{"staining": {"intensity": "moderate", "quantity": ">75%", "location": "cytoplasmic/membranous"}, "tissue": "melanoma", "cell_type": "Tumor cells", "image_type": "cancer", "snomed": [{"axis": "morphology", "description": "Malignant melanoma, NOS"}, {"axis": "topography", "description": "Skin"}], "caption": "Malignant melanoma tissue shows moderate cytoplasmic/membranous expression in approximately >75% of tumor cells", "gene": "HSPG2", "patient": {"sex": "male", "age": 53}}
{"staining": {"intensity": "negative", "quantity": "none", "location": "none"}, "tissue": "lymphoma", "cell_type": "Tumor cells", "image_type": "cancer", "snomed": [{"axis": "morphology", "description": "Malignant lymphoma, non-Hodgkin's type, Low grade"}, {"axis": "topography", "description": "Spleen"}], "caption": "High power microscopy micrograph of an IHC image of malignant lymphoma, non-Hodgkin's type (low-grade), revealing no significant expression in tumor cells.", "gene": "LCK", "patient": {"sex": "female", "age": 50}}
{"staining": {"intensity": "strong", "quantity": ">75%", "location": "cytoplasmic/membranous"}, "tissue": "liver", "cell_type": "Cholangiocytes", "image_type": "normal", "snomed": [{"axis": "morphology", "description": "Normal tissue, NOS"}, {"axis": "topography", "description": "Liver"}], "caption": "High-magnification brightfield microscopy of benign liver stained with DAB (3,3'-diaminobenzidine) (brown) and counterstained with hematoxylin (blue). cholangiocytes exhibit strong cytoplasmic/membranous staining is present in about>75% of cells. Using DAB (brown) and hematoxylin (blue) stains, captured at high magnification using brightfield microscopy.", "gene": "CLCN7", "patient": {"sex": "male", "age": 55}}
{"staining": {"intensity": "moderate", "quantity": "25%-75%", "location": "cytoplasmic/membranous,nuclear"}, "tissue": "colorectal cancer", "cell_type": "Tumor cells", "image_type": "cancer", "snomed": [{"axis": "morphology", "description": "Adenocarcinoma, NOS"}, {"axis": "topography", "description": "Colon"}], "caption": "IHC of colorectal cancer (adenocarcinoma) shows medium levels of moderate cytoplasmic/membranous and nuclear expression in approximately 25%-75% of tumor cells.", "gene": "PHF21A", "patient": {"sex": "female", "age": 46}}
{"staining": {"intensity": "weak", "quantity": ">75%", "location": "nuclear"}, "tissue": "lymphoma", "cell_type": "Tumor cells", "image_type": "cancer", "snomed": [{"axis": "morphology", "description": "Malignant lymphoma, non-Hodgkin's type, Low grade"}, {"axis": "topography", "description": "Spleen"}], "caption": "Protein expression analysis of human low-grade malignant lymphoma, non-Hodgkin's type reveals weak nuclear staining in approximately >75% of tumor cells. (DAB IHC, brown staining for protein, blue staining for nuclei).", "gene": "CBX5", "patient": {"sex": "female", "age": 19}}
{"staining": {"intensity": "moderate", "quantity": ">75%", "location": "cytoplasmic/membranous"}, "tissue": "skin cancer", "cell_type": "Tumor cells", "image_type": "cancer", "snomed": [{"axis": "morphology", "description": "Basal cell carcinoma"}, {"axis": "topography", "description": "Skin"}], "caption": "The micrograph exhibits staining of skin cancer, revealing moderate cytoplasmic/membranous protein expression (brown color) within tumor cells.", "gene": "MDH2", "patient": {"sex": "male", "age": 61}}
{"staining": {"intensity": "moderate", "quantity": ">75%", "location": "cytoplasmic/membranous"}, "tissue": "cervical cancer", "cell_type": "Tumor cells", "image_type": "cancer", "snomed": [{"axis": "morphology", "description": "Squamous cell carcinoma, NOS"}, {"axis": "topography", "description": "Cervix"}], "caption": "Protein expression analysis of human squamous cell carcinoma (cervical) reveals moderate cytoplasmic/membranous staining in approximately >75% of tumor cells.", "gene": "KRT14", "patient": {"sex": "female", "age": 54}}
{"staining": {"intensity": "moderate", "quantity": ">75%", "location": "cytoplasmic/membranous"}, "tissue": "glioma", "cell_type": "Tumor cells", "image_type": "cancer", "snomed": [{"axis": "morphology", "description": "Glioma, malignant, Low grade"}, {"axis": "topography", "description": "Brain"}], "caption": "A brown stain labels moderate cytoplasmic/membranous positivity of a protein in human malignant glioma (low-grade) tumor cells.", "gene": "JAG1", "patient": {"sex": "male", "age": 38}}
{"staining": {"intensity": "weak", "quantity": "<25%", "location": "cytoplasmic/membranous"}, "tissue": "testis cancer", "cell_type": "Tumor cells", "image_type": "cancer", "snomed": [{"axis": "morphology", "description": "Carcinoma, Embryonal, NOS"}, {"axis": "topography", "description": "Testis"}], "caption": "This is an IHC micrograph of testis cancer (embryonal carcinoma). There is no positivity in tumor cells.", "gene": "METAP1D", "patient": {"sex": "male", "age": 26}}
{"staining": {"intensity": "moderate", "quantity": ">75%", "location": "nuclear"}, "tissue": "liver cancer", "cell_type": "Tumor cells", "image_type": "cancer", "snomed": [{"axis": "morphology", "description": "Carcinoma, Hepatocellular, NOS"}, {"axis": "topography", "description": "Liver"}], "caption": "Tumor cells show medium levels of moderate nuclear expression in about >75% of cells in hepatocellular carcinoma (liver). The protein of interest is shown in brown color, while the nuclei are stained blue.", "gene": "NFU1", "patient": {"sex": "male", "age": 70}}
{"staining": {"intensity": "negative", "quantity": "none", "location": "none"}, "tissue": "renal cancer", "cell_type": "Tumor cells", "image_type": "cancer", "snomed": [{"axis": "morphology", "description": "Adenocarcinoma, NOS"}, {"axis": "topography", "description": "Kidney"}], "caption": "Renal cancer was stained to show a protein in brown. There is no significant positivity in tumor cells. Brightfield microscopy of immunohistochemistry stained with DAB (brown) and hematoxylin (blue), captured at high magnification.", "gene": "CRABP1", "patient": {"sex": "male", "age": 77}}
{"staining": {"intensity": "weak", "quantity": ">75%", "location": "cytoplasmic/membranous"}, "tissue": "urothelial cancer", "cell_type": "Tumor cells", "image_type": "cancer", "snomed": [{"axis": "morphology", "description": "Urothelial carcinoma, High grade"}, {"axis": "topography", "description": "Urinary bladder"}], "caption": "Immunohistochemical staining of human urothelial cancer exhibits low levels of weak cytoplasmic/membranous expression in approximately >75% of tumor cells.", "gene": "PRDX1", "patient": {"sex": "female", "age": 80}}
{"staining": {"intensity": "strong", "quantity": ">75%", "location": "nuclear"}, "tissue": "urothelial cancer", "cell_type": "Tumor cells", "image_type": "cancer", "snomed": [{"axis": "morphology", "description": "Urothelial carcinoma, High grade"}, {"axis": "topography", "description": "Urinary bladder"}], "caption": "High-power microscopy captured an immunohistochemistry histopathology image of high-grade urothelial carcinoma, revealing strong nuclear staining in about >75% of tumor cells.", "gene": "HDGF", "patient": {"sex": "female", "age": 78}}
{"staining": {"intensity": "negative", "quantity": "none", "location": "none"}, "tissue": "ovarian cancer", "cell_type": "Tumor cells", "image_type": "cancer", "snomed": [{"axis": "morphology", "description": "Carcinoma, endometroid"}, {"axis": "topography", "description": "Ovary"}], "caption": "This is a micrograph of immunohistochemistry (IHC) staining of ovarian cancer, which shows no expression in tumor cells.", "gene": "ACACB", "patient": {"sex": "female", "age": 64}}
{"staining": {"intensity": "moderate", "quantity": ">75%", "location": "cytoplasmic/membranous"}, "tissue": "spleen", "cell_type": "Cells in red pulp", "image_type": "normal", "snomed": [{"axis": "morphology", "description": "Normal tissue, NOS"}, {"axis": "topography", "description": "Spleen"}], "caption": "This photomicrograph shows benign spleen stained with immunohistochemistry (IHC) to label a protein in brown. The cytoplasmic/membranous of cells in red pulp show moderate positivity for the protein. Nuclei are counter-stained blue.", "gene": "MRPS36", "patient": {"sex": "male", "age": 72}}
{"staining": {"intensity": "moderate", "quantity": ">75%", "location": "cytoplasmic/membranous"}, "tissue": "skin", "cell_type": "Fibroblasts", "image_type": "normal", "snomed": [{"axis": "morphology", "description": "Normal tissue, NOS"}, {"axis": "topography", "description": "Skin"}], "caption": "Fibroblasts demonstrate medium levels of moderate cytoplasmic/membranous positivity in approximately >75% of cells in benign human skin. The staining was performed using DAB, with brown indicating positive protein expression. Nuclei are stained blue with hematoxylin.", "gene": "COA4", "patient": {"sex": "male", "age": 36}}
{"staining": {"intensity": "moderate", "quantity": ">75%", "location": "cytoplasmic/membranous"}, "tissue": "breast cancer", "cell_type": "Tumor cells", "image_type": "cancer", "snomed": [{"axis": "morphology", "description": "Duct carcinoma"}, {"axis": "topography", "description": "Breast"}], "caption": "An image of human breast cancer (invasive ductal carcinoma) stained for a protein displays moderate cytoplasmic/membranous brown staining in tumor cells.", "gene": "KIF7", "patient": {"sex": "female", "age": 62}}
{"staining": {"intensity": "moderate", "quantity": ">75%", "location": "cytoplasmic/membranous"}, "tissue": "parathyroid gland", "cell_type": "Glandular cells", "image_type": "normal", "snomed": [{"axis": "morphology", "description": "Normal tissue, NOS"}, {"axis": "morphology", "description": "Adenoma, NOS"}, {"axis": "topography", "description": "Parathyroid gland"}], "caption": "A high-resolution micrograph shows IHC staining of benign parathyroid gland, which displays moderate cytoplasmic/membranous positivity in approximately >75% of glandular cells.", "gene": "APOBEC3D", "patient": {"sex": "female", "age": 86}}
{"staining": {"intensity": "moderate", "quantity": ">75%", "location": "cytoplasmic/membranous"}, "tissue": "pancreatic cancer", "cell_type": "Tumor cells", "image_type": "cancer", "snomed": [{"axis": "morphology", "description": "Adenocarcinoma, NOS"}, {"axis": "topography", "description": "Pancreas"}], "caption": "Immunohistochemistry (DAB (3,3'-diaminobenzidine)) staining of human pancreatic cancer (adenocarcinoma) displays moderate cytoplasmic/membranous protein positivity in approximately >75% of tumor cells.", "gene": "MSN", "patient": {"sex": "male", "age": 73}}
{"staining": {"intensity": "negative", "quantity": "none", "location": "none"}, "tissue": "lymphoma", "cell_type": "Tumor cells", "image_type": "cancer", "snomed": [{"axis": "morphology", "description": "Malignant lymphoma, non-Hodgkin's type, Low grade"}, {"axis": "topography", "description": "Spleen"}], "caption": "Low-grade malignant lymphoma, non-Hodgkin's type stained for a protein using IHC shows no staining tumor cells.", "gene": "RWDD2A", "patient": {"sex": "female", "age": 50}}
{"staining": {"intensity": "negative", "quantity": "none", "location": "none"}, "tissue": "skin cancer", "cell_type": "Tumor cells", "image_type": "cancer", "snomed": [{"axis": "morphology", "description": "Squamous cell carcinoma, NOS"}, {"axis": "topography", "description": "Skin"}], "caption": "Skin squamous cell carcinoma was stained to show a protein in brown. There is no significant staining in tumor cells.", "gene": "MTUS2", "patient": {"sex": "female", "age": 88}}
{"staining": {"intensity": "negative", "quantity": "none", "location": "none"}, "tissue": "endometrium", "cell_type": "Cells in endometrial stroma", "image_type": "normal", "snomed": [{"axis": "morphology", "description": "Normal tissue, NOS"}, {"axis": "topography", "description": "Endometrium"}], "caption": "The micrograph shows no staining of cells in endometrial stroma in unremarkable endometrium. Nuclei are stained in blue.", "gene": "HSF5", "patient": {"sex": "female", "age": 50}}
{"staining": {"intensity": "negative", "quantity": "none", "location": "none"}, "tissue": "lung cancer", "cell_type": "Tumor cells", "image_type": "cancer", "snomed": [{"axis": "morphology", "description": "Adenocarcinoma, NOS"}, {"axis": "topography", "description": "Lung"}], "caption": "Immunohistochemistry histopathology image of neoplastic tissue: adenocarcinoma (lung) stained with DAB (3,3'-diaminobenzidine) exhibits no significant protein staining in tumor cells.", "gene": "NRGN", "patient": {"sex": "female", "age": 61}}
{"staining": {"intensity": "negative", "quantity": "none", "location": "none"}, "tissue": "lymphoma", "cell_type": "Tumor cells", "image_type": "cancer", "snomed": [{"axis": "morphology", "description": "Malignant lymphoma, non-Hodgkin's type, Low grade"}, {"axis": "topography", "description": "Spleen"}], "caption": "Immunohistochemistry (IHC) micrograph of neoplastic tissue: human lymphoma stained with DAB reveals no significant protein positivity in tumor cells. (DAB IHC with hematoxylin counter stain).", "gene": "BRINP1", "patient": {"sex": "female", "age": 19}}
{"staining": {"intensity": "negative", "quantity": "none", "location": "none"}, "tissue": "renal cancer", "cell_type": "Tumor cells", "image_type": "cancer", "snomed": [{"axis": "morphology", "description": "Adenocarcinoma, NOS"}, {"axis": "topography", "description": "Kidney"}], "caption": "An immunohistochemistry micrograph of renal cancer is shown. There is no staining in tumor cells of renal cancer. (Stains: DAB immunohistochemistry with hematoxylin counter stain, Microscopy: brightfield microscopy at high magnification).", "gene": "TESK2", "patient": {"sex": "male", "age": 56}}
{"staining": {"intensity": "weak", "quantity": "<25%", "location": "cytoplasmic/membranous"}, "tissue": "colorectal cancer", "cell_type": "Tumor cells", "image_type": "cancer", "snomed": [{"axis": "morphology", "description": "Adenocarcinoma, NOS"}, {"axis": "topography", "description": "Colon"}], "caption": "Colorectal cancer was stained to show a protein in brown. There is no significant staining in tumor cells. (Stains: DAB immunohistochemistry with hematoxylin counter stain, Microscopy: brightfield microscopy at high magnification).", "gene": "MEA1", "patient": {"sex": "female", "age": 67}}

- What to produce -
Filter the entries above down to the lines that hold the word "Colon", and copy those lines.

- Task answer -
{"staining": {"intensity": "moderate", "quantity": "25%-75%", "location": "cytoplasmic/membranous,nuclear"}, "tissue": "colorectal cancer", "cell_type": "Tumor cells", "image_type": "cancer", "snomed": [{"axis": "morphology", "description": "Adenocarcinoma, NOS"}, {"axis": "topography", "description": "Colon"}], "caption": "IHC of colorectal cancer (adenocarcinoma) shows medium levels of moderate cytoplasmic/membranous and nuclear expression in approximately 25%-75% of tumor cells.", "gene": "PHF21A", "patient": {"sex": "female", "age": 46}}
{"staining": {"intensity": "weak", "quantity": "<25%", "location": "cytoplasmic/membranous"}, "tissue": "colorectal cancer", "cell_type": "Tumor cells", "image_type": "cancer", "snomed": [{"axis": "morphology", "description": "Adenocarcinoma, NOS"}, {"axis": "topography", "description": "Colon"}], "caption": "Colorectal cancer was stained to show a protein in brown. There is no significant staining in tumor cells. (Stains: DAB immunohistochemistry with hematoxylin counter stain, Microscopy: brightfield microscopy at high magnification).", "gene": "MEA1", "patient": {"sex": "female", "age": 67}}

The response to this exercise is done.